ЗАМЕТКИ ДЛЯ БИОГРАФИИ БЕЛИНСКОГО

  
   В 1823 году ревизовал я Чембарское училище. Новый дом был только что для него отстроен. (В этом ли доме или во вновь построенном после бывшего пожара, не знаю хорошо, жил несколько времени блаженный памяти император Николай Павлович по случаю болезни своей от падения из экипажа, на пути близ Чембара.) Во время делаемого мною экзамена выступил передо мною между прочими учениками мальчик лет двенадцати, которого наружность с первого взгляда привлекла мое внимание. Лоб его был прекрасно развит, в глазах светлелся разум не по летам; худенький и маленький, он между тем на лицо казался старее, чем показывал его рост. Смотрел он очень серьезно.
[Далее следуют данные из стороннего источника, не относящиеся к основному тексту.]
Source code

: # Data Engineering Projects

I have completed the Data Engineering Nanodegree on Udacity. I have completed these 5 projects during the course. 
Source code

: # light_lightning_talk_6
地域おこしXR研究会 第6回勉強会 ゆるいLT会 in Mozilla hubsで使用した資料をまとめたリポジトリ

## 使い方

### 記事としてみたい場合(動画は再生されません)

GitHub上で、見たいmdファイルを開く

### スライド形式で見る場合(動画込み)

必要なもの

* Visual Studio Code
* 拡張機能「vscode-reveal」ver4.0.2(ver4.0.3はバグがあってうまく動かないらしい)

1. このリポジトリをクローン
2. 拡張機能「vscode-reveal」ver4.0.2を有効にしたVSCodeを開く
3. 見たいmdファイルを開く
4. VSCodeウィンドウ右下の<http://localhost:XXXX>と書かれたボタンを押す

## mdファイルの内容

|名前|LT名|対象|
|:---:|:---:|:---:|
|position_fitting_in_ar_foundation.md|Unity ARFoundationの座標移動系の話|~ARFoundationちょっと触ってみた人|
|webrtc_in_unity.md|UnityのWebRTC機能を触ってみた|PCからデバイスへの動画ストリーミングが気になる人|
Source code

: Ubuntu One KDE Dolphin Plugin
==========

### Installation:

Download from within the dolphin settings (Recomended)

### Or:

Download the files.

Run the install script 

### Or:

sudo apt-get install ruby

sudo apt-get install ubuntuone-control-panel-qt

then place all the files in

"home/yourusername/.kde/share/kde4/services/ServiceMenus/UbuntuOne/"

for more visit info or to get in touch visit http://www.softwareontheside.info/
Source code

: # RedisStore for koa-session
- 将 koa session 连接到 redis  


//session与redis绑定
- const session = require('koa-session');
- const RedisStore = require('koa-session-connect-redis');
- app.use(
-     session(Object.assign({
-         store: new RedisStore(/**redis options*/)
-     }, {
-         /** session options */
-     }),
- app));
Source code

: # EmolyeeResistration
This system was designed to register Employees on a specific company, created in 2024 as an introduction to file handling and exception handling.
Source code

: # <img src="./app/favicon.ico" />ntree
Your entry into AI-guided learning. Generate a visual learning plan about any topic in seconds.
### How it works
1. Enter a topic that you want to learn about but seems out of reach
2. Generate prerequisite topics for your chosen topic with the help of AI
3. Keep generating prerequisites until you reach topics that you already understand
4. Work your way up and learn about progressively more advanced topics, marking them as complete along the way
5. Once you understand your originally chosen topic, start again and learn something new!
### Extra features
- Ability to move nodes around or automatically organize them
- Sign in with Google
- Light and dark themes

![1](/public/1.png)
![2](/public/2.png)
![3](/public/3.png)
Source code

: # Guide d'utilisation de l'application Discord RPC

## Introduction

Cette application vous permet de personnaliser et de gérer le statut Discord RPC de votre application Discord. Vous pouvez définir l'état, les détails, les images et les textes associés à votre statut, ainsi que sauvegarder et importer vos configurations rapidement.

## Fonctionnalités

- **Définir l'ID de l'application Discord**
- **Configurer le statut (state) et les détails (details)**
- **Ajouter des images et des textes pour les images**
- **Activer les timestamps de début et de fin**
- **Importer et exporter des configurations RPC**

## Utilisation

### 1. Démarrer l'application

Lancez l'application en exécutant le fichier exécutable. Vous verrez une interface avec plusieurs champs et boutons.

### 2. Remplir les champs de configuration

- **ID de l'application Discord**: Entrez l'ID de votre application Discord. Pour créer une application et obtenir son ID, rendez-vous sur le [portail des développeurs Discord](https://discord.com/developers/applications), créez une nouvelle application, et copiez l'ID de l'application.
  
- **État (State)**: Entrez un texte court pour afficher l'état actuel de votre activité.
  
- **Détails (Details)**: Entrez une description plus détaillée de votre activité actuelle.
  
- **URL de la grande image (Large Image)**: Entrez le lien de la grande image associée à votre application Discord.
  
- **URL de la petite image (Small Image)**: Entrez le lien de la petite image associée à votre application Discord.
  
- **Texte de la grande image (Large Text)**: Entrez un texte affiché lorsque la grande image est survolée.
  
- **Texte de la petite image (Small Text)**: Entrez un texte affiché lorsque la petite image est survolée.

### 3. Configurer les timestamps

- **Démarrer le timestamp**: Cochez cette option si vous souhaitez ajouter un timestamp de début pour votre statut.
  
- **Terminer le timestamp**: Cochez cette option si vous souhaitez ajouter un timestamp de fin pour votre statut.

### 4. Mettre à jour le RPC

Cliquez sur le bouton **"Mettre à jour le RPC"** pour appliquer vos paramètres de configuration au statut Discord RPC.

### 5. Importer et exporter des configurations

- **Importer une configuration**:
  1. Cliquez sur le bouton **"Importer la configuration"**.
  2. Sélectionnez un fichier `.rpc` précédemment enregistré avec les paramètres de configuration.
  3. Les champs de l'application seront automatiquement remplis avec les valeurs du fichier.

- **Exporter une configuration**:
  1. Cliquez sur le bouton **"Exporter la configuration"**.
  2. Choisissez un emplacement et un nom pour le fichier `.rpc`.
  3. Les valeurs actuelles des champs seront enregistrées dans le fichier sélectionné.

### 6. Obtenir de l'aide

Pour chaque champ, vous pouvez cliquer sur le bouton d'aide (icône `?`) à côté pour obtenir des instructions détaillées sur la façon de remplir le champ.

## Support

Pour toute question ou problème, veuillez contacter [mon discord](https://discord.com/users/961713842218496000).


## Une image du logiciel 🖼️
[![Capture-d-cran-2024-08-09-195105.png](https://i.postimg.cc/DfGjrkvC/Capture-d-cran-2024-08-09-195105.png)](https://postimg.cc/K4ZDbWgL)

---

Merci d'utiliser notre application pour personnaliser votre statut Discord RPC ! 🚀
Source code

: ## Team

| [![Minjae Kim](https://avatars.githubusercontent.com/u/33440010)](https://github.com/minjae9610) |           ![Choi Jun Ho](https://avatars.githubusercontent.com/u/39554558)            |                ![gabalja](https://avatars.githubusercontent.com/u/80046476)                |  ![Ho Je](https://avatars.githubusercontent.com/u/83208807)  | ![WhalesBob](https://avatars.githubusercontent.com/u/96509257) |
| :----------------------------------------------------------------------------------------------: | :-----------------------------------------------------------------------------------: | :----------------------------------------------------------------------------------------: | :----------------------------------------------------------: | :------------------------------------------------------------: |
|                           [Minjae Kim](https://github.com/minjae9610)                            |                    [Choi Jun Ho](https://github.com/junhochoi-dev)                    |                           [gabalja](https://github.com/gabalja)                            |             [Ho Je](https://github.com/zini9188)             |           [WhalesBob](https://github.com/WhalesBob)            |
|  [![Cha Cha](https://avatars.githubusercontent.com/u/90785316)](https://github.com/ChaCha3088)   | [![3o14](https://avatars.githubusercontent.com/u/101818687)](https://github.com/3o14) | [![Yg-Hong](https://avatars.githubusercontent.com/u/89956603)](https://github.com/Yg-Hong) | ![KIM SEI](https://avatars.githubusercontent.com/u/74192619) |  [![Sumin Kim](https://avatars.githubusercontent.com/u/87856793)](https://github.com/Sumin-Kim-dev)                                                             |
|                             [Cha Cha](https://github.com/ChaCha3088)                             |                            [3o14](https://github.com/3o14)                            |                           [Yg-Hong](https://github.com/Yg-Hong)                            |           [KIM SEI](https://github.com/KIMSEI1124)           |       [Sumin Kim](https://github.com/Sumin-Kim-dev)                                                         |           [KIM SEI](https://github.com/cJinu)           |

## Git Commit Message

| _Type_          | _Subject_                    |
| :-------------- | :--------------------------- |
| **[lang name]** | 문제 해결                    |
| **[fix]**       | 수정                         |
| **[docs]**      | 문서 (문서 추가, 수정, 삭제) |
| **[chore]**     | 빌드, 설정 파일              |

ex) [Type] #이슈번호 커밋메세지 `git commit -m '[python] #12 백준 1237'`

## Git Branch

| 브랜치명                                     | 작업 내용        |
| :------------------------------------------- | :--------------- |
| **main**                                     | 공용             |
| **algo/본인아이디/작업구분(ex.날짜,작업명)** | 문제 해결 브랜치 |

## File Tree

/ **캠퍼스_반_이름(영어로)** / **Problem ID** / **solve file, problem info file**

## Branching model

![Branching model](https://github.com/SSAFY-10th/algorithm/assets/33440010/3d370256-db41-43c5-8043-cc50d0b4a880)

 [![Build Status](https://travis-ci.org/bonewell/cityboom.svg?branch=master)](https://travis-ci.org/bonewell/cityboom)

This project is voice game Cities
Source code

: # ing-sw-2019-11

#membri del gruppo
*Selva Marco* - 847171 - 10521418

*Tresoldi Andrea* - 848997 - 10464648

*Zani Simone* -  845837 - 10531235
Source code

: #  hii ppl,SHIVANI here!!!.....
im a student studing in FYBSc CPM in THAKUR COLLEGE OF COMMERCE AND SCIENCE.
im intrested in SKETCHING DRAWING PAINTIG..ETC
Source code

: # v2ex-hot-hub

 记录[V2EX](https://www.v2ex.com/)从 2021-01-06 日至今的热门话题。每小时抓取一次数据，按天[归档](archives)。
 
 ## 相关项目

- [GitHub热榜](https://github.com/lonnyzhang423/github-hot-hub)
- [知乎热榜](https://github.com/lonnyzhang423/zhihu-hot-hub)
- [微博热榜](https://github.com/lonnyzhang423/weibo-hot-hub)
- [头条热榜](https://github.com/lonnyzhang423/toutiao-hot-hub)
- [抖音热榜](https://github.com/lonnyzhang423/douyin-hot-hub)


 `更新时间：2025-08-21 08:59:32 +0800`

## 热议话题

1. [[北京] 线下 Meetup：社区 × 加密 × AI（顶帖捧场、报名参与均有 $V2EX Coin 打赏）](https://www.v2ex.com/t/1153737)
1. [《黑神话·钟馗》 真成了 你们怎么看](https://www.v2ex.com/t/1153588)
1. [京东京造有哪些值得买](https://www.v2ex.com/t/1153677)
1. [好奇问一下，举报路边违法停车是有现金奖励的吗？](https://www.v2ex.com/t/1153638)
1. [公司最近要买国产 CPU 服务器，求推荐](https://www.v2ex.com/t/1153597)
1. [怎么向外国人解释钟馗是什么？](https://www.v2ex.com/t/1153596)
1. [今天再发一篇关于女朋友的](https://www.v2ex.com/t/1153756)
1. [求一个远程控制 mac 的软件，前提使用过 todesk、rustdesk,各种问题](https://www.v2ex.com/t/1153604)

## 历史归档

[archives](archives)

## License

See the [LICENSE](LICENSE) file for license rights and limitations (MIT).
Таким вообразил бы я себе ученого доктора между позднейшими нашими потомками, когда, по предсказаниям науки, измельчает род человеческий. На все делаемые ему вопросы он отвечал так скоро, легко, с такою уверенностию, будто налетал на них, как ястреб на свою добычу (отчего я тут же прозвал его ястребком), и отвечал большею частию своими словами, прибавляя ими то, чего не было даже в казенном руководстве,-- доказательство, что он читал и книги, не положенные в классах. Я особенно занялся им, бросался с ним от одного предмета к другому, связывая их непрерывною цепью, и, признаюсь, старался сбить его... Мальчик вышел из трудного испытания с торжеством. Это меня приятно изумило, также и то, что штатный смотритель (Авр. Греков) не конфузился, что его ученик говорит не слово в слово по учебной книжке (как я привык видеть и с чем боролся немало в других училищах). Напротив, лицо доброго и умного смотрителя сияло радостью, как будто он видел в этом торжестве собственное свое. Я спросил его, кто этот мальник. "Виссарион Белинский, сын здешнего уездного штаб-лекаря",-- сказал он мне. Я поцеловал Белинского в лоб, с душевною теплотой приветствовал его, тут же потребовал из продажной библиотеки какую-то книжонку, на заглавном листе которой подписал: Виссариону Белинскому за прекрасные успехи в учении (или что-то подобное) от такого-то, тогда-то. Мальчик принял от меня книгу без особенного радостного увлечения, как должную себе дань, без низких поклонов, которым учат бедняков с малолетства.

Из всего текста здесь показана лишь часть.